Good business behavior on environmental, social and governance issues is summed up these days by the buzzword “sustainability.” Because well-behaved companies are more attractive to some investors, several research groups have created indexes designed as handy guides for putting money into such stocks.

“We care very much” about these lists, says Weyerhaeuser executive Maggie McGuire. “The interest among all our stakeholders is growing that way.”

So who’s nice, and who’s not? Depends upon the index. Two local names, Microsoft and Weyerhaeuser, are on this year’s edition of the 120-company Dow Jones Sustainability Index - North America.

Meanwhile, all 10 of the biggest companies measured by market capitalization based here - Amazon, Costco, Expedia, Expeditors International, Microsoft, Nordstrom, Paccar, Starbucks, WaMu and Weyerhaeuser - made it last month into the debut edition of another list, the 272-company KLD North America Sustainability Index.

Then there’s the “100 Most Sustainable Companies in the World” list, announced each year at the economic conference in Davos, Switzerland.
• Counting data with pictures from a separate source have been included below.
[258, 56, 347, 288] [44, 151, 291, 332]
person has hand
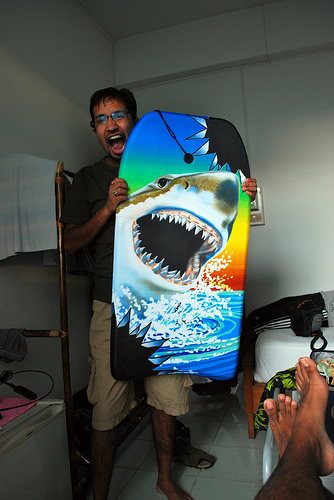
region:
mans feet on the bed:
[252, 354, 328, 498]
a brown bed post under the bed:
[238, 342, 266, 439]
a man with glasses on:
[87, 77, 139, 155]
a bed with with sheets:
[248, 318, 330, 377]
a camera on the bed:
[281, 287, 328, 344]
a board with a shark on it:
[106, 106, 253, 392]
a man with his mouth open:
[91, 79, 137, 159]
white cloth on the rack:
[4, 136, 85, 274]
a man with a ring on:
[104, 174, 125, 206]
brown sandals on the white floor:
[173, 408, 224, 491]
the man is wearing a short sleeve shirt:
[64, 152, 128, 301]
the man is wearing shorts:
[82, 295, 189, 425]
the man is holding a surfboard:
[59, 84, 249, 382]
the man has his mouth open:
[102, 130, 129, 154]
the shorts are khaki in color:
[82, 297, 194, 422]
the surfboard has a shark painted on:
[111, 109, 243, 379]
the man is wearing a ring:
[112, 190, 119, 196]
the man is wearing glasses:
[93, 110, 126, 124]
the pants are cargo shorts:
[84, 295, 196, 430]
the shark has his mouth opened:
[130, 201, 223, 294]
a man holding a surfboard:
[57, 85, 240, 497]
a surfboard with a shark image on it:
[107, 112, 252, 378]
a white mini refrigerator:
[0, 396, 74, 498]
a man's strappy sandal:
[172, 443, 215, 468]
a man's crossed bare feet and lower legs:
[254, 354, 332, 498]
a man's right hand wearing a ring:
[105, 176, 128, 211]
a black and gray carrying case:
[288, 291, 328, 352]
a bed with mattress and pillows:
[241, 288, 332, 440]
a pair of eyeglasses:
[88, 111, 128, 125]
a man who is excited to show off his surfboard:
[58, 85, 257, 498]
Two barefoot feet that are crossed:
[257, 365, 333, 469]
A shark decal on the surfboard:
[111, 174, 251, 308]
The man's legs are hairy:
[276, 436, 314, 498]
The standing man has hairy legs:
[91, 412, 187, 489]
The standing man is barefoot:
[156, 468, 185, 498]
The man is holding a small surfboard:
[95, 153, 272, 392]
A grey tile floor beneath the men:
[217, 425, 252, 490]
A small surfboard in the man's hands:
[114, 121, 249, 383]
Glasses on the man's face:
[92, 110, 131, 128]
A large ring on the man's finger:
[113, 189, 118, 200]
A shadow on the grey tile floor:
[195, 400, 257, 462]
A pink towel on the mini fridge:
[3, 395, 38, 424]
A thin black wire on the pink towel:
[0, 365, 54, 411]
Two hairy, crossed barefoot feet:
[255, 362, 332, 472]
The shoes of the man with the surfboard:
[173, 426, 214, 468]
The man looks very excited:
[93, 87, 142, 158]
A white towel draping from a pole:
[0, 152, 66, 256]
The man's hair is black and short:
[86, 82, 138, 113]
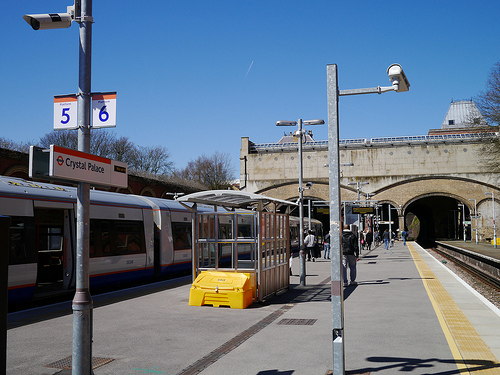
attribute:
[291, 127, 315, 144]
camera — security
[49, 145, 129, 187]
sign — information, white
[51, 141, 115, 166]
stripe — red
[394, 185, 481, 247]
tunnel — arched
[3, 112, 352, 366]
train — blue, white, red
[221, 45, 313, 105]
sky — clear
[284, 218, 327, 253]
car — red, white, blue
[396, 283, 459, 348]
line — long, yellow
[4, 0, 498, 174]
sky — clear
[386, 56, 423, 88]
camera — security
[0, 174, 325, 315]
train car — white, red, blue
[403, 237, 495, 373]
line — thick, yellow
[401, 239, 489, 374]
line — yellow, cement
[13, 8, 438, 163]
sky — clear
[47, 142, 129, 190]
sign — white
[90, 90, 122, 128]
background — white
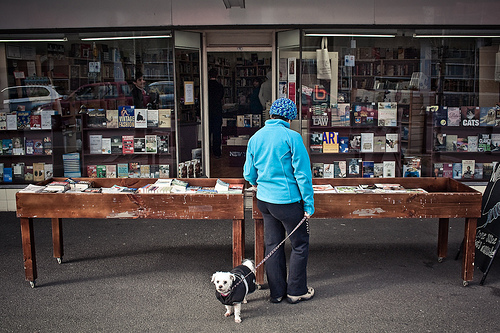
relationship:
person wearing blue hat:
[242, 97, 317, 307] [266, 95, 301, 119]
It includes not 10, not 2, but zero companies based here.

If Santa faced such discrepancies, surely some elves would get fired.

But here’s another problem. The way such indexes are put together virtually guarantees that plenty of companies that may be sustainable - heck, perhaps even saintly - will be excluded.

Take the KLD sustainability index, put together by a team with long-standing credentials. It helped pioneer the notion of socially responsible investing with the Domini 400 Social Index in 1990.

For starters, its methodology eliminates 85 percent of public companies because they are too small. From the S&P global stock universe with 9,280 companies, KLD discards more than 7,800 that constitute the bottom 25 percent of market capitalization. KLD Indexes manager Karin Chamberlain explains that assessing all those smaller companies would be too time-consuming.

So Green Mountain Coffee Roasters and Peet’s Coffee, together worth barely $1 billion, get tossed without consideration; who knows how environmentally or socially correct they may be? Starbucks, at $16 billion-plus, survives to get considered.

Those remaining companies are categorized by sector, assessed for sustainability and ranked.

Then the index selects companies, starting with the best, until it reaches half of the remaining market cap within that sector.

So a sector could be economically large and chock-full of polluting companies, but the best of those worst companies would still make the index.

KLD’s North America Sustainability Index winds up with 272 companies, while a wider global version has 694.

It’s not just small companies that get excluded.

Suppose you are a company whose informal corporate motto is “Don’t be evil,” and you are in the information-technology sector.

Maybe you are better on environment, social and governance issues than most of the world’s giant oil companies (just guessing here).

That wouldn’t matter, because you are judged only against other IT companies. So Google is not in the KLD index, explains Chamberlain, because after selecting and ranking 18 IT companies for sustainability, it took just 5 companies to reach the market-cap threshold.

Big disagreements show up at the top of these lists, too.

The biggest holdings of KLD’s global or regional indexes include Microsoft, British Petroleum, Johnson & Johnson, Canon and Vodaphone. The Global 100 list, produced by the well-respected research firm Innovest, doesn’t include Microsoft - and it cut the other four this year.

McGuire, Weyerhaeuser’s manager of communications for environment, health and safety, says applying for the Dow Jones Sustainability Index “is like taking a really hard test.”

This year the company answered about 100 questions and submitted 116 attachments to document its activities for that index, she says.

“The Dow is one of the most credible global sustainability indexes, and to be named to it is a big deal.”

The discrepancies among these lists don’t undermine their value for Bruce Herbert, chief executive at Newground Social Investment in Seattle, who directs something less than $100 million into socially responsible investment funds. He’s used earlier KLD lists as a tool, not as an infallible guide.

Says Herbert: “Social investing is an aspirational process, it’s not about being part of the saved or part of the damned.”